The debate about whether Canada should join the U.S. missile defence system continues to rage on. The latest development?

It’s the claim that the U.S. would allow a nuclear-armed missile to hit Canadian territory because the Canadian government has not signed on to be part of the U.S. continental missile defence shield.

Where did this come from? It first emerged last week in a CBC interview with the former Chief of the Defence Staff Gen. Tom Lawson. “If a rogue nation fired a ballistic missile at the United States and it went off course towards Canada, it’s not a certain thing that that missile would be brought down by American ballistic missile defence, because Canada hasn’t signed on,” Lawson said.

Lawson, of course, followed that statement with the pitch that Canada should join the missile shield.

Then less than a week later, Lt.­Gen. Pierre St­-Amand, deputy commander of NORAD, told MPs essentially the same thing…but tweaked it even more. As reported by the Canadian Press news service, St-Amand said that under current U.S. policy, the American military would not defend Canada in the event of a ballistic missile attack.

Predictably doomsday headlines followed. MPs warned about Canada being in peril. On CTV, a defence analyst and the host talked about how a North Korean missile could wipe out Vancouver or Toronto.

So, if St-Amand and Lawson are to be believed, U.S. generals and politicians would look on as a North Korean missile landed on Vancouver or Toronto. Even though they (supposedly) had the means to stop it, the U.S. would allow a hydrogen bomb to detonate on their border.

Sure.

Here’s what St-Amand and Lawson aren’t saying. The detonation of a North Korean hydrogen bomb on a Canadian city would have far-reaching and potentially devastating economic and health consequences for the U.S. (besides obviously Canada).

For instance? The port of Vancouver is a major transit point for U.S. firms. Incinerate Vancouver and you strike a serious blow against the U.S. economy. And you dump radiation on Seattle, just 200 kilometres away. How would that go down with U.S. citizens?

Turn Toronto into a radioactive cinder and you destroy financial, communications, electrical and transit nodes central to the U.S. economy. And again, you have the long-lasting effects of radiation. Remember we are talking about the detonation of a hydrogen bomb on the doorstep of the U.S.

And supposedly, the U.S. military would do nothing.

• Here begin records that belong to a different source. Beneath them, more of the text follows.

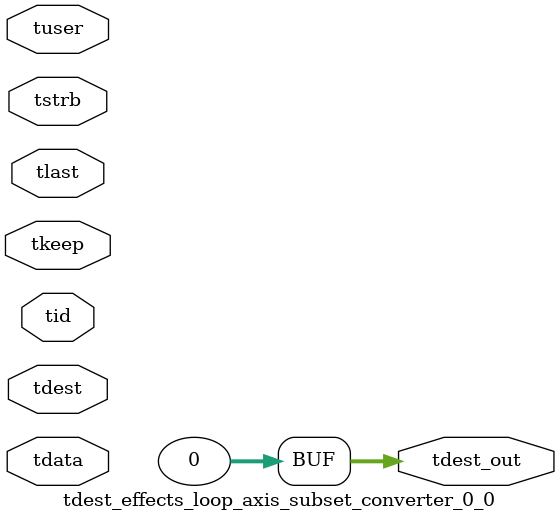
<source format=v>


`timescale 1ps/1ps

module tdest_effects_loop_axis_subset_converter_0_0 #
(
parameter C_S_AXIS_TDATA_WIDTH = 32,
parameter C_S_AXIS_TUSER_WIDTH = 0,
parameter C_S_AXIS_TID_WIDTH   = 0,
parameter C_S_AXIS_TDEST_WIDTH = 0,
parameter C_M_AXIS_TDEST_WIDTH = 32
)
(
input  [(C_S_AXIS_TDATA_WIDTH == 0 ? 1 : C_S_AXIS_TDATA_WIDTH)-1:0     ] tdata,
input  [(C_S_AXIS_TUSER_WIDTH == 0 ? 1 : C_S_AXIS_TUSER_WIDTH)-1:0     ] tuser,
input  [(C_S_AXIS_TID_WIDTH   == 0 ? 1 : C_S_AXIS_TID_WIDTH)-1:0       ] tid,
input  [(C_S_AXIS_TDEST_WIDTH == 0 ? 1 : C_S_AXIS_TDEST_WIDTH)-1:0     ] tdest,
input  [(C_S_AXIS_TDATA_WIDTH/8)-1:0 ] tkeep,
input  [(C_S_AXIS_TDATA_WIDTH/8)-1:0 ] tstrb,
input                                                                    tlast,
output [C_M_AXIS_TDEST_WIDTH-1:0] tdest_out
);

assign tdest_out = {1'b0};

endmodule


</source>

While many defence analysts were jumping on the doomsday bandwagon, there were a few challenging the military establishment. Steve Saideman, a political scientist at Carleton University, pointed out that the U.S. would defend Canada – if it could – because it’s in America’s self interest. But he, like a number of defence specialists in the U.S., raised the question about whether the missile shield even works. Here is part of what Saideman wrote: “Oh, one last thing: the idea that Canada is defenseless against nukes? That has been the case since the Soviet Union developed its own nuclear-tipped ICBMs because…. the US never had an effective system for shooting down missiles. And, guess what…. it still does not. The US system is unproven. Indeed, when North Korea launches its tests, the US does not try to shoot them down because it would really suck if the US tried and failed.”

St-Amand’s testimony on Thursday, however, should spark some soul-searching. But instead of whether Canada should or should not join the American missile defence shield, a new debate should be launched. That would look at whether it is worth having an ally that has an official policy to sit back and let a catastrophic attack proceed on its neighbour and one of its closest partners even though it believes it has the means and technology to stop it.